Teacher ed goes online (and mostly for-profit)

Online teacher education is booming,reports USA Today, which has been crunching U.S. Education Department data.

Virtually unknown a decade ago, big online teacher education programs now dwarf their traditional competitors, outstripping even the largest state university teachers’ colleges.

. . .  four big universities, operating mostly online, have quickly become the largest education schools in the USA. Last year the four — three of which are for-profit — awarded one in 16 bachelor’s degrees and post-graduate awards and nearly one in 11 advanced education awards, including master’s degrees and doctorates.

A decade ago, in 2001, the for-profit University of Phoenix awarded 72 education degrees to teachers, administrators and other school personnel through its online program, according to federal data. Last year, it awarded nearly 6,000 degrees, more than any other university.

Most new teachers earn bachelor’s degrees in education at traditional colleges, such as Arizona State, the nation’s leader. “But online schools such as Phoenix and Walden University awarded thousands more master’s degrees than even the top traditional schools, all of which are pushing to offer online coursework.”

Of course, if districts stopped paying teachers more for master’s degrees, the master’s market would collapse.

For-profit colleges, hit hard by the Harkin report for high tuition and low graduation rates, do no worse than public colleges and universities that admit all applicants, a defender argues.

Quiet desperation

Using “white pine from the shores of Walden Pond and lumber salvaged from an old shack” Henry David Thoreau built a 10- by 15-foot cabin by the shores of Walden Pond. But Thoreau didn’t have to deal with the building codes, writes Michael Smith, a history and environmental studies professor at Ithaca College, on Inside Higher Ed.

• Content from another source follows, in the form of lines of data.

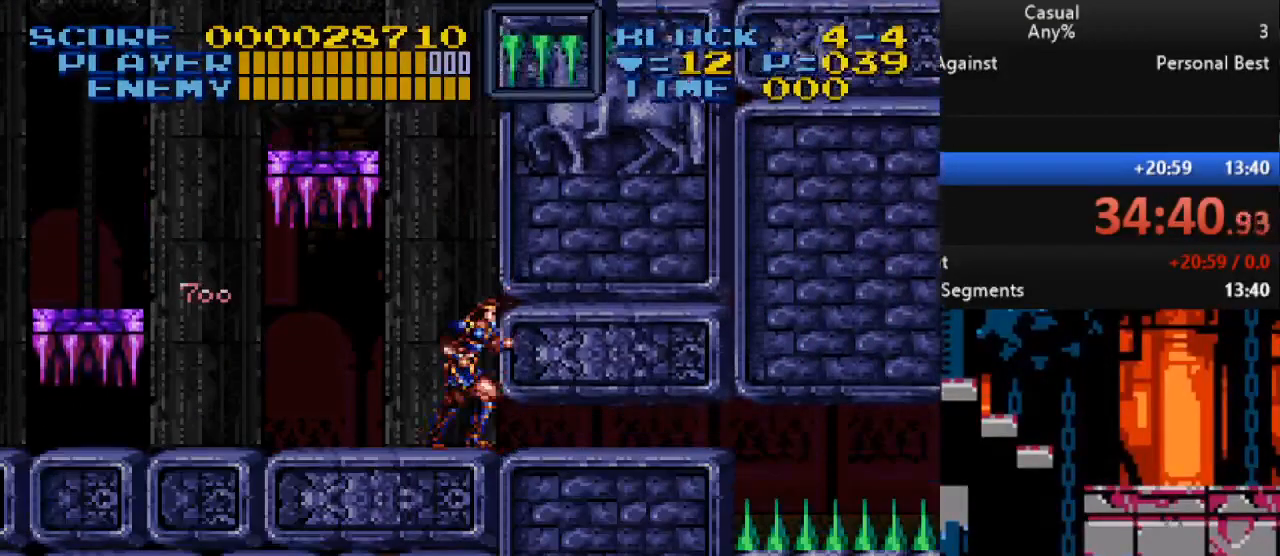
{"buttons": ["DPAD_RIGHT"], "events": []}
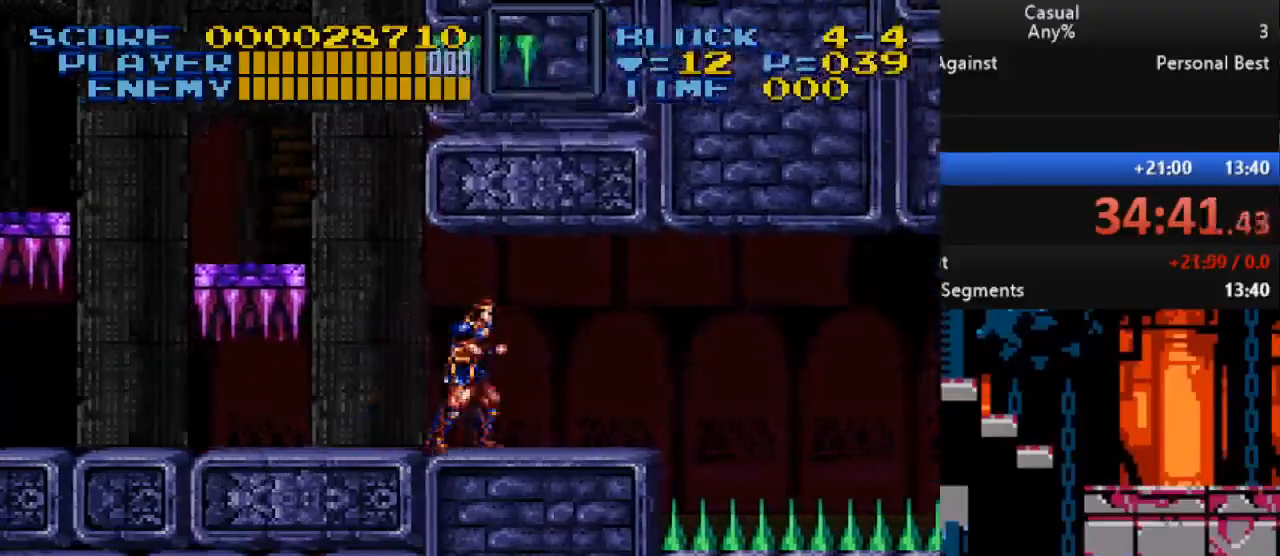
{"buttons": ["DPAD_RIGHT"], "events": [[50, "DPAD_RIGHT", "up"], [167, "DPAD_RIGHT", "down"]]}
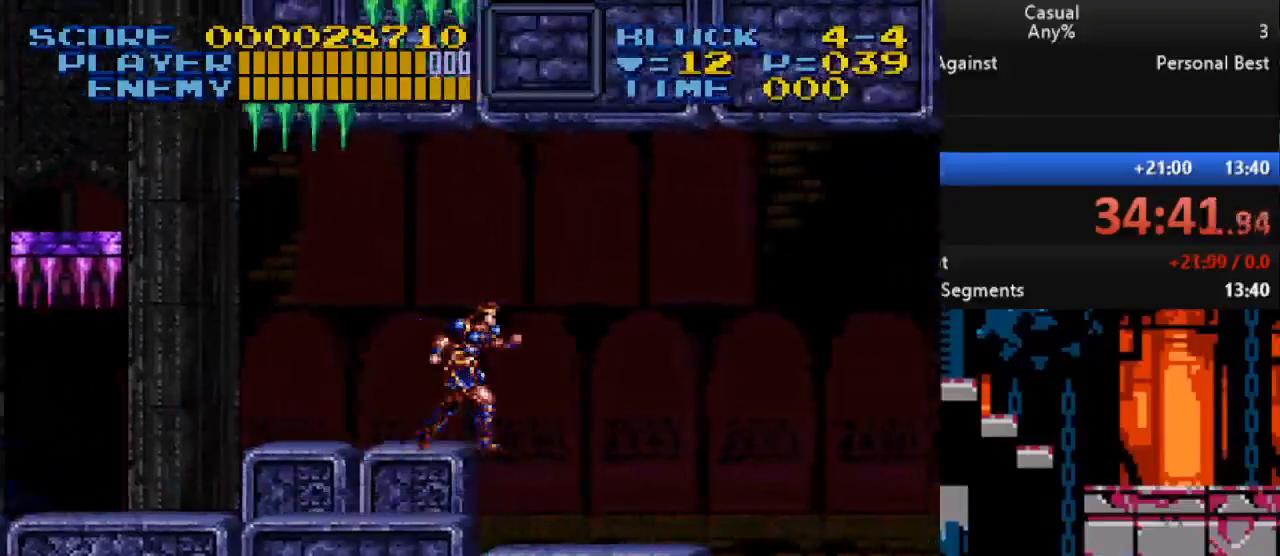
{"buttons": ["DPAD_RIGHT"], "events": []}
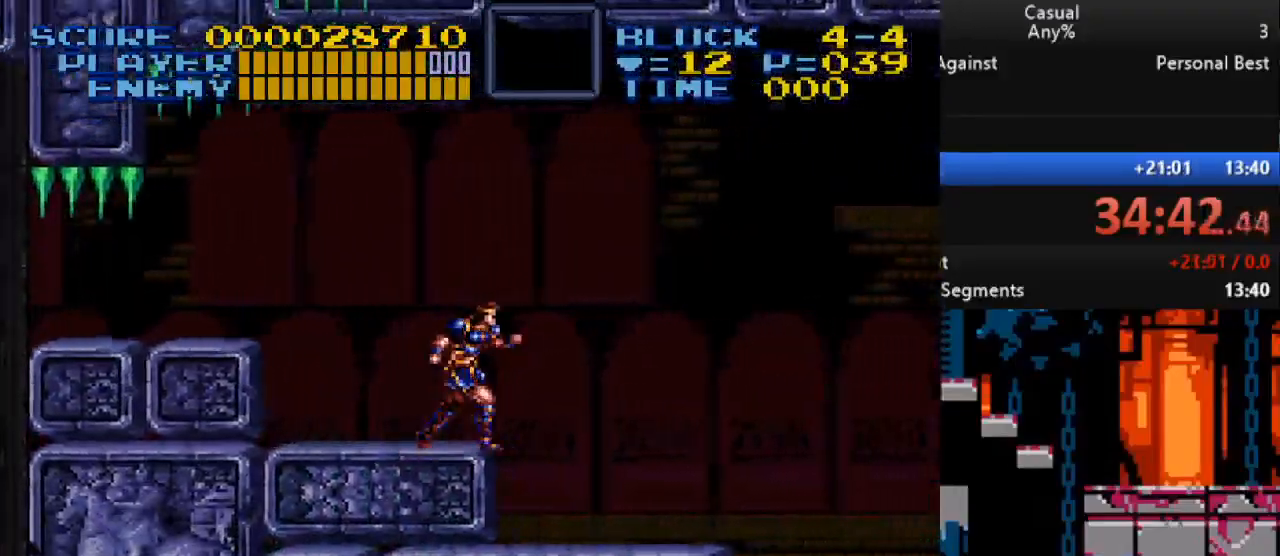
{"buttons": ["DPAD_RIGHT"], "events": []}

Ithaca’s first-year students are reading Walden. The environmental studies department decided to build a model of Thoreau’s cabin, letting students, as the writer put it, “not play life, or study it merely, while the community supports them at this expensive game, but earnestly live it from beginning to end.”

Students, faculty, alumni, and community members who learned about the project all expressed a desire, even a craving, to become involved, to be able to build with their own hands. Their answer to Thoreau’s question, “Shall we ever resign the pleasure of construction to the carpenter?” was loud and clear.

And so sketches were made. A crew of students and faculty spent a day and a half pulling hemlock boards and timbers from a collapsed 120-year-old barn. The campus site for the build was selected. We sent the hand-drawn sketches to an architect friend to be rendered as computer-designed drawings.

Then the town bureaucrats demanded that the cabin conform to the building codes, which require a sprinkler system. The project stopped, waiting for a permit that may be issued in the spring. Or never.  I suppose it’s educational.